Der „Warnstreik“ werde ab Samstag stattfinden, teilten fünf der sieben Landesverbände der Gewerkschaft mit, darunter das im Westen des Landes sehr starke Nordrhein-Westfalen.
Diese zeitlich befristeten, koordinierten Kündigungen sind in Deutschland in der Regel Bestandteil von Tarifverhandlungen.
Obwohl nicht bekannt gegeben wurde, wie lange die Mobilisierung dauern wird, wird erwartet, dass die Verhandlungen am 10. November wieder aufgenommen werden.
Die IG Metall ist mit 2,26 Millionen Mitgliedern die größte Einzelgewerkschaft Deutschlands und die größte Gewerkschaftsvertretung der Welt.
Seit mehreren Wochen verhandeln Vertreter von Arbeitgebern und Arbeitnehmern in der Branche über eine Einigung über die Löhne, aber die Gespräche seien nicht zustande gekommen, sagte die Gewerkschaft.
Die Gewerkschaften forderten eine 8-prozentige Erhöhung, die die Unternehmen einem strategischen Sektor für die deutsche Wirtschaft verweigerten, der 26.000 Unternehmen in der Auto-, Elektronik- und Maschinenbauindustrie umfasst.

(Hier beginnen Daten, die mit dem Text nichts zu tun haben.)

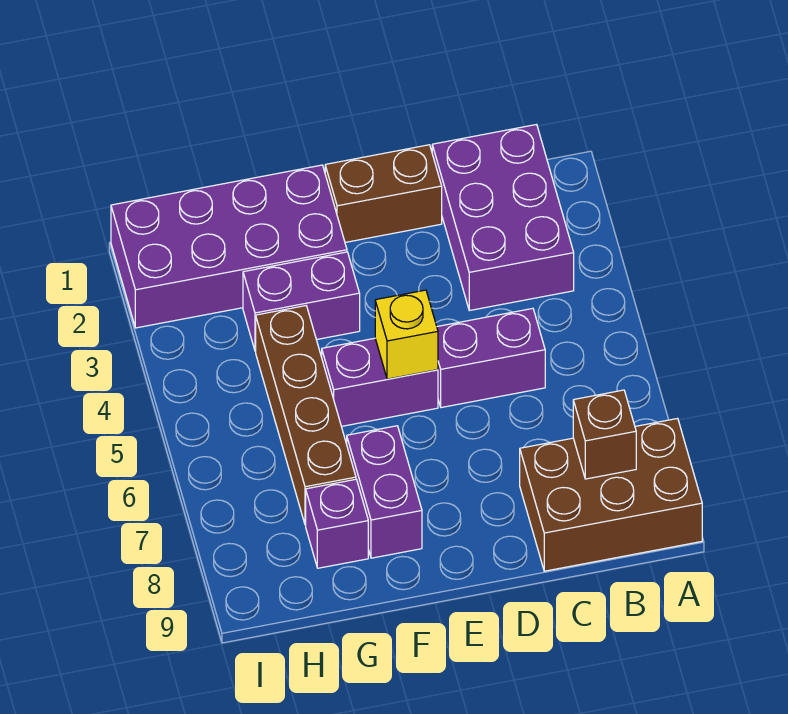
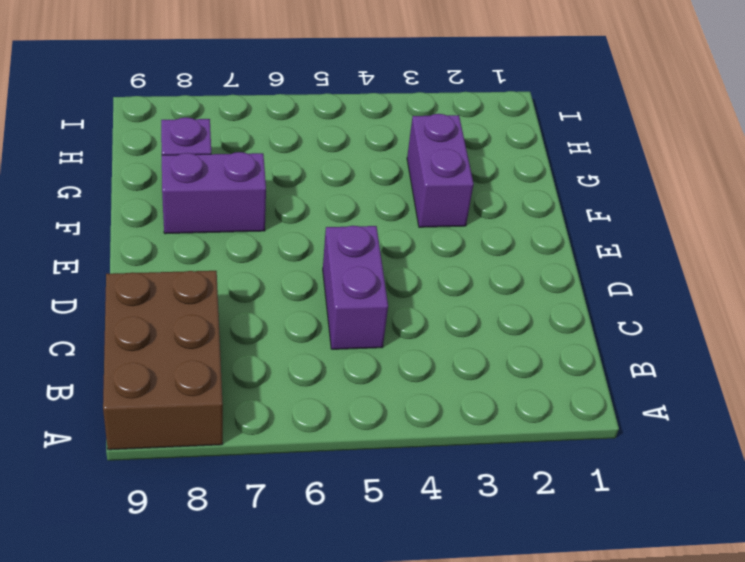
none -> purple brick B1:C3 level 1
none -> brown brick D1:E1 level 1
none -> purple brick E5:F5 level 1

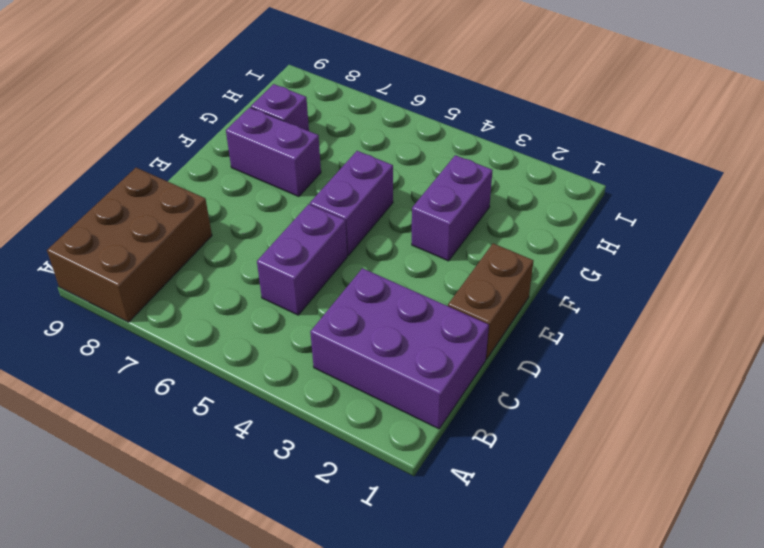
none -> purple brick F1:I2 level 1
none -> brown brick G4:G7 level 1
none -> brown brick B8 level 2

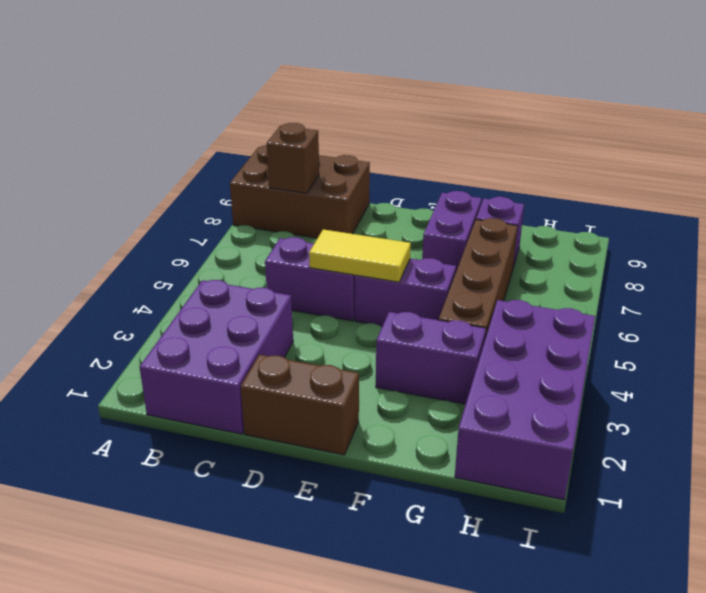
yellow tile D5:E5 level 2 -> yellow brick E5 level 2
purple brick H1:I4 level 1 -> purple brick F1:I2 level 1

Arbeitnehmervertreter begründeten ihre Forderungen mit „einem starken Anstieg der Preise“ zu einer Zeit, als die Inflation 10 % überstieg, berichtete die Nachrichtenagentur AFP.
Das Unternehmen schlägt jedoch vor, eine Summe von 3.000 US-Dollar bereitzustellen, die 30 Monate lang gültig ist.
„3.000 Dollar können den Menschen helfen, aber bei der aktuellen Preisentwicklung werden sie schnell aufgebraucht sein“, sagt Knut Giesler, Dealmaker bei der IG Metall NRW, dem größten Arm der Gewerkschaft.
Der Wirtschaftsverband Gesamtmetall seinerseits hält die von der Energiekrise belasteten Gewerkschaften für „blind gegenüber den Realitäten der Branche“, so sein Präsident Stefan Wolf.